But she is feeling pressure. A Labour lawmaker, Stella Creasy, who called an emergency debate on the matter on Wednesday, wants to repeal parts of the 1861 Offenses Against the Person Act, which criminalized abortion in most cases but was lifted for women in England, Scotland and Wales in 1967. During the debate, the equalities minister, Penny Mordaunt, told Northern Ireland’s leaders to get moving on decriminalizing abortion, adding in a Twitter post, “if you don’t, we will.”
The Northern Ireland secretary, Karen Bradley, said she supported liberalization, though she argued that the matter “should be decided by the people of Northern Ireland.”
Eleanor Crossey Malone, an organizer of ROSA, an abortion rights group, said that she was disappointed that the British court had not “intervened” to improve women’s rights in Northern Ireland. “We’re going to have to build a movement,” she said.
“We’re going to have to fight regardless, and we can’t wait” for Northern Ireland’s executive assembly to restart, she said. “We believe that if the people of Northern Ireland were making the decision, we would not be in this situation right now.”

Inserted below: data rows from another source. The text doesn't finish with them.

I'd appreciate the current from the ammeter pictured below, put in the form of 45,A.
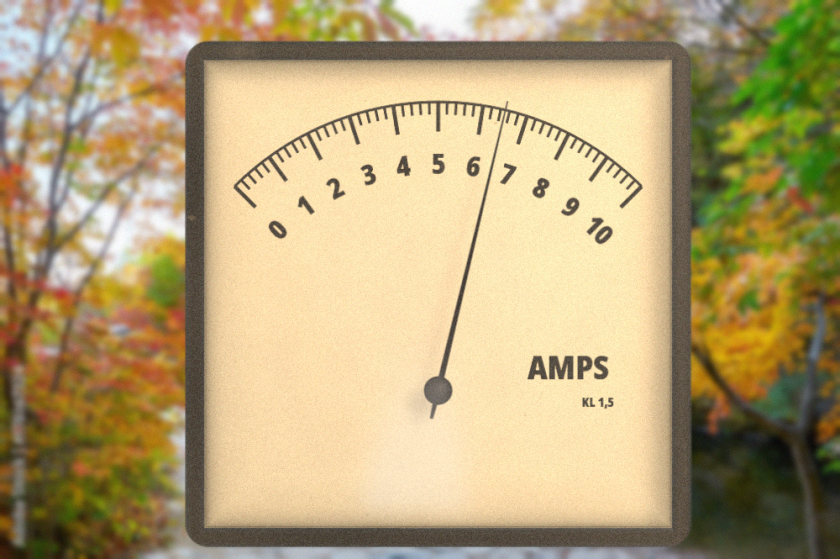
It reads 6.5,A
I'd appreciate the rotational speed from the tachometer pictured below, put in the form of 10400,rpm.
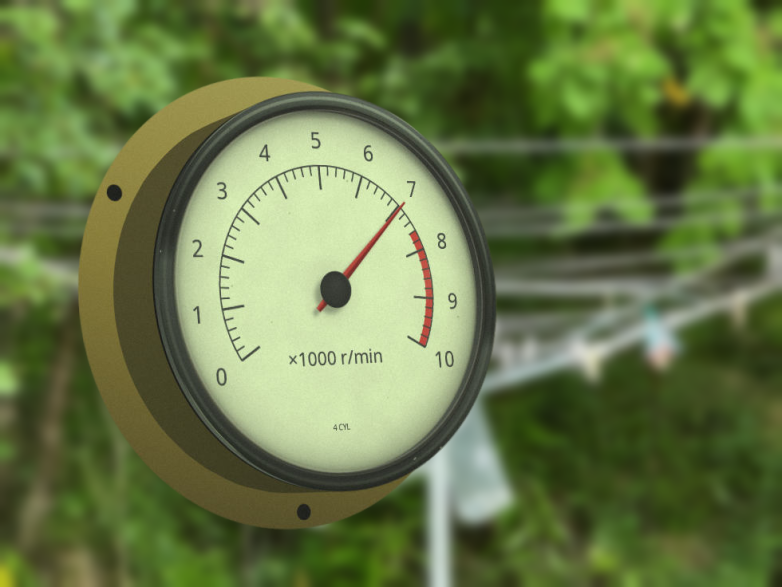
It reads 7000,rpm
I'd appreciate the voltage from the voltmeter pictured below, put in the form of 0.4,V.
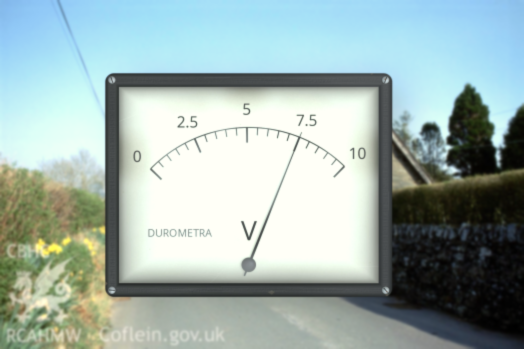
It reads 7.5,V
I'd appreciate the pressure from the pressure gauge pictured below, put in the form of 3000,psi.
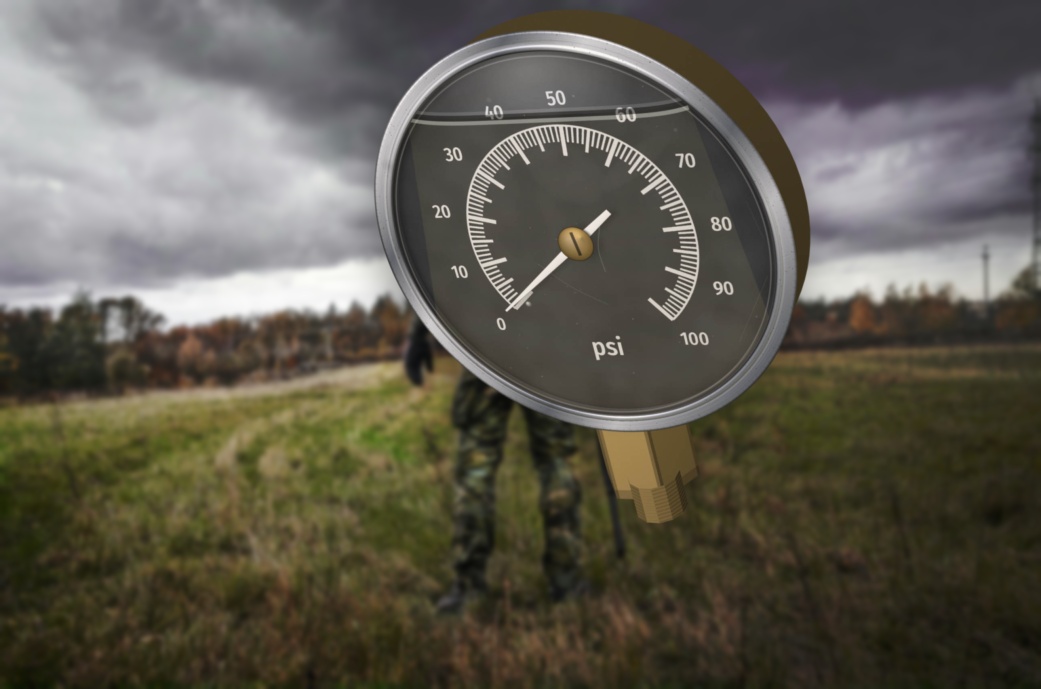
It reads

In research on attitudes toward abortion conducted last year by Ulster University in Northern Ireland, an overwhelming majority of respondents said they supported legalizing abortion in cases of rape, incest or if a baby would not survive in the womb or shortly after birth.
Still, 60 percent of those surveyed said that abortion should be illegal if a woman became pregnant but did not want to continue with the pregnancy.